His layoff from Emergency Response Protocol certainly didn’t help his situation.

“I already had leaks inside my house. I probably would have had to scrape to try to do something,” Mr. Ortiz-Delgado said. “A squirrel came into the house. My in-law was watching my daughter, and she had a broom fight with a squirrel because it came down from the ceiling.”

That’s when he got in touch with Operation Homefront.

“They’re basically designed to help veterans having a hard time with their finances,” Mr. Ortiz-Delgado said of the nonprofit. “I qualified for it through the application process that we went through.”

He said he’s “very happy” with the treatment he’s received.

“I’m very grateful for them,” he said. “They’ve been nothing but supportive. Through the whole application process, they were there to help me out.”

Operation Homefront reached out to two businesses, which both stepped up to help without hesitation, asking for nothing in return.

Owens Corning, a multinational roofing supply company, and Newark-based Ferris Home Improvements collaborated on the project.

“They supplied the materials, we supplied the labor,” said Ferris’ owner, Walter “Reds” Ferris. “We donated everything, and a veteran gets a leg-up.”

Bill Weimer, a regional sales manager at Owens Corning, said the donation was part of the company’s Roof Deployment Project.

“We started that at Owens Corning a few years ago, and it really helped give back to the veterans and to give our platinum contractors like Ferris an opportunity to support that, as well,” he said.

“We just respect what the military does for our country,” Mr. Weimer said. “It gives us the opportunity to have a successful business, and we want to give back.”

Mr. Ferris felt similarly.

“The reason we’re here and we’re able to do what we can do business-wise and with home improvements is because of veterans like this man here that protected our freedom and fought for his country,” he said.

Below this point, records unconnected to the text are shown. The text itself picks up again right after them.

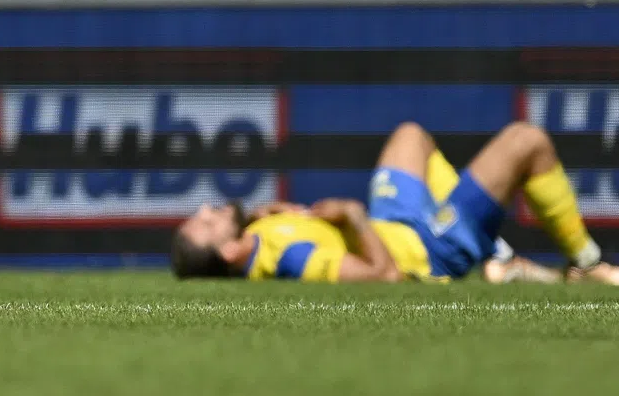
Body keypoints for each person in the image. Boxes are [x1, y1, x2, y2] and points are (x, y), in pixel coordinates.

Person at [170, 121, 619, 284]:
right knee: (527, 141)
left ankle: (497, 258)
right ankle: (587, 262)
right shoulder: (290, 259)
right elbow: (381, 276)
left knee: (410, 134)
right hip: (427, 249)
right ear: (228, 252)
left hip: (397, 222)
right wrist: (351, 216)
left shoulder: (257, 232)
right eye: (207, 224)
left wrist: (279, 212)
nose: (209, 209)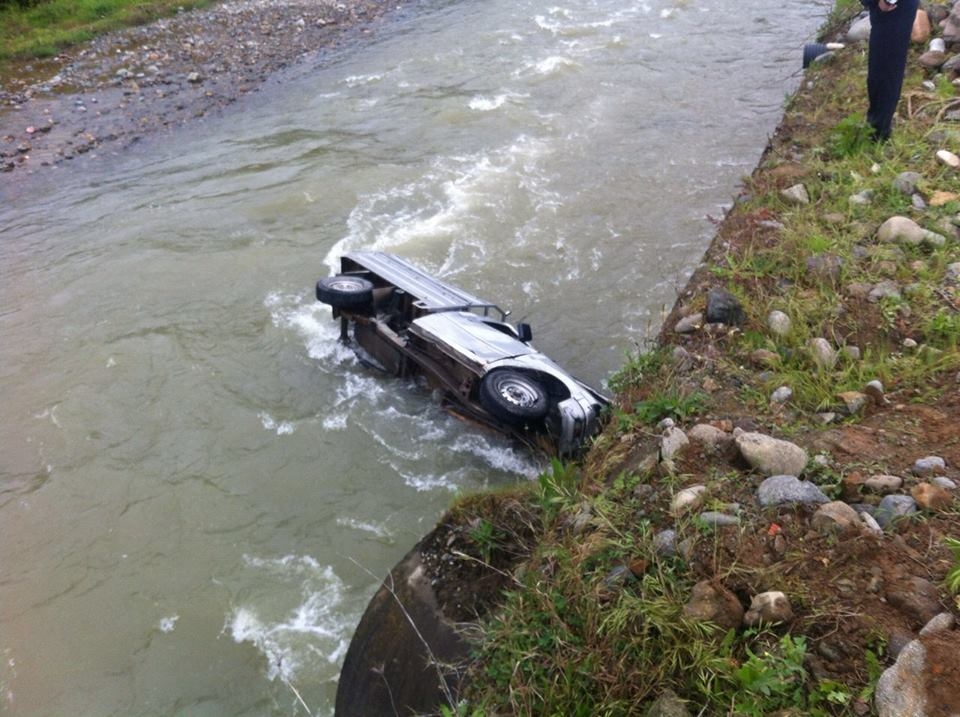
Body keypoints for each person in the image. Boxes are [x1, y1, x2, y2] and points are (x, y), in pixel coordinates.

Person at [864, 0, 920, 141]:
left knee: (885, 68)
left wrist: (888, 1)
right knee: (881, 67)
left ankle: (879, 132)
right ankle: (877, 125)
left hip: (892, 8)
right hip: (889, 7)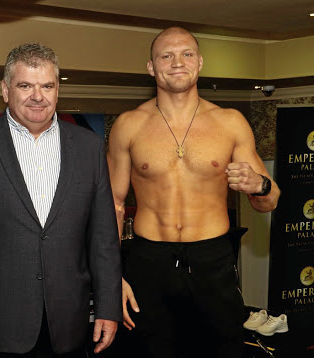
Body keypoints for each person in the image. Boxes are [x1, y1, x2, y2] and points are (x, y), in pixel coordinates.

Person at [0, 43, 122, 358]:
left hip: (69, 320)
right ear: (6, 90)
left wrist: (108, 307)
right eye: (25, 85)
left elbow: (103, 237)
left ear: (57, 89)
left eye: (47, 86)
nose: (38, 96)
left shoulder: (89, 147)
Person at [107, 27, 280, 358]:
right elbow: (113, 205)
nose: (177, 62)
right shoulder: (129, 125)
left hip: (212, 260)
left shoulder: (230, 122)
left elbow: (268, 201)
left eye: (186, 54)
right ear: (151, 67)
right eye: (166, 56)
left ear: (199, 63)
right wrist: (111, 275)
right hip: (149, 261)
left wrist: (261, 185)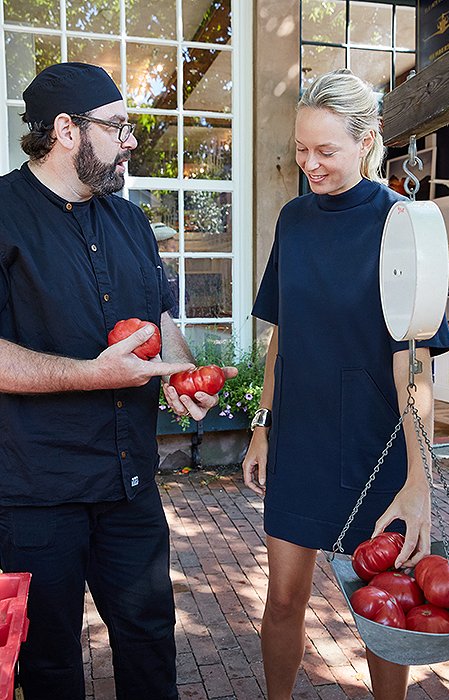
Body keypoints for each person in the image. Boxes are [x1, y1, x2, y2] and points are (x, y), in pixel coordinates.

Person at [0, 62, 235, 700]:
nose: (131, 141)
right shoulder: (2, 214)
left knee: (151, 641)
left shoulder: (130, 223)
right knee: (47, 662)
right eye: (118, 128)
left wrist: (182, 377)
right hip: (35, 494)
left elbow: (162, 319)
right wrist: (92, 375)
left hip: (129, 483)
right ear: (66, 130)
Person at [242, 69, 449, 700]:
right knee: (282, 600)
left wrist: (419, 482)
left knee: (383, 613)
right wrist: (262, 426)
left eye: (325, 151)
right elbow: (283, 332)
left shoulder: (404, 225)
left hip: (374, 446)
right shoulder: (294, 220)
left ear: (367, 140)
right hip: (301, 441)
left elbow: (413, 366)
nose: (310, 164)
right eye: (301, 149)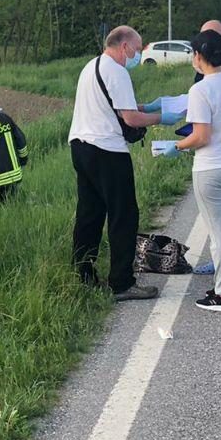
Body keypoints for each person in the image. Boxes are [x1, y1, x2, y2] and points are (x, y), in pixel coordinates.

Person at [69, 26, 164, 302]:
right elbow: (130, 119)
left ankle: (83, 275)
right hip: (107, 150)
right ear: (124, 46)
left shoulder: (91, 66)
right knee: (124, 214)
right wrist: (161, 117)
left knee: (89, 213)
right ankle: (122, 282)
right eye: (137, 48)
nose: (137, 55)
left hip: (81, 145)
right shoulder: (117, 70)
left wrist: (142, 108)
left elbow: (114, 107)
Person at [173, 29, 221, 312]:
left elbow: (201, 136)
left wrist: (177, 146)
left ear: (198, 56)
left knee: (219, 233)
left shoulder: (201, 89)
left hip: (211, 167)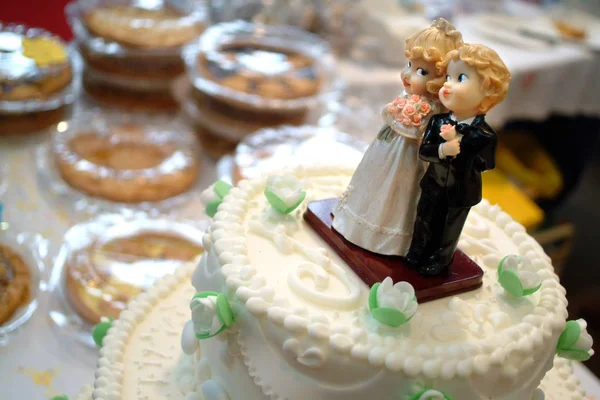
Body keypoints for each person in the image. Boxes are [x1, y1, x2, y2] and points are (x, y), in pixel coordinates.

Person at [332, 19, 463, 256]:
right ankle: (354, 217)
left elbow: (412, 131)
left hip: (406, 157)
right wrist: (393, 112)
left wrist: (394, 115)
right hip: (386, 150)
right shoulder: (409, 95)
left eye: (421, 71)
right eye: (410, 65)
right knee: (372, 180)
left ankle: (383, 235)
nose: (408, 74)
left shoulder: (430, 107)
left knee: (395, 191)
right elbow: (391, 114)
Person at [405, 43, 511, 276]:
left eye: (460, 78)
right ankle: (417, 250)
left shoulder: (485, 135)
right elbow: (425, 151)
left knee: (448, 229)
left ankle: (439, 259)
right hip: (433, 184)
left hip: (461, 192)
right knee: (424, 219)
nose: (448, 85)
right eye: (448, 77)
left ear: (488, 91)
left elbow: (487, 165)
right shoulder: (437, 122)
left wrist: (463, 148)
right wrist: (443, 150)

“I can’t thank him enough,” Mr. Ferris said. “This is a way I can actually help financially with someone who may be sacrificing some part of his career to make sure people like me could grow up and do whatever I wanted to do.”

He said the work being done is worth around $30,000.

“We tore off the old shingles … all the way to the decking. In certain places, we’re putting new decking down where it was rotted or not in good condition,” said Mike Low, a Ferris employee coordinating the construction.

Ferris Home Improvements is providing a new roof for U.S. Army veteran Angel Ortiz-Delgado’s house at North Washington Street in Milford, as part of the Owens Corning Roof Deployment Project. (Special to the State News/Ariane Mueller)

He said the project requires “a three-man crew,” and that it’s “about a four-day job for us.”

Mr. Ortiz-Delgado said Ferris has done a great job so far.

“They’ve been checking up on me, making sure that they were there for me,” he said. “They called me on Day One telling me what to expect.”

Mr. Ferris was very excited to finally be able to participate in the program.

“We’ve been part of this program for a while, waiting for a candidate, and it’s taken a little while to find one because people aren’t putting in for it or maybe they don’t believe it would actually happen,” he said. “This shows that this actually can happen. Hopefully, other veterans will step forward.”

On several occasions, Mr. Ortiz-Delgado expressed how grateful he was to everyone involved in the project. But they weren’t just helping him. His whole family will benefit.

“I’m not concerned about myself. I’m more concerned about my family,” Mr. Ortiz-Delgado said. “If something happened to me, I could find a way to get out of it … but I’m not alone. I’m married, and I have a daughter, and I have to make sure that they have a steady home.”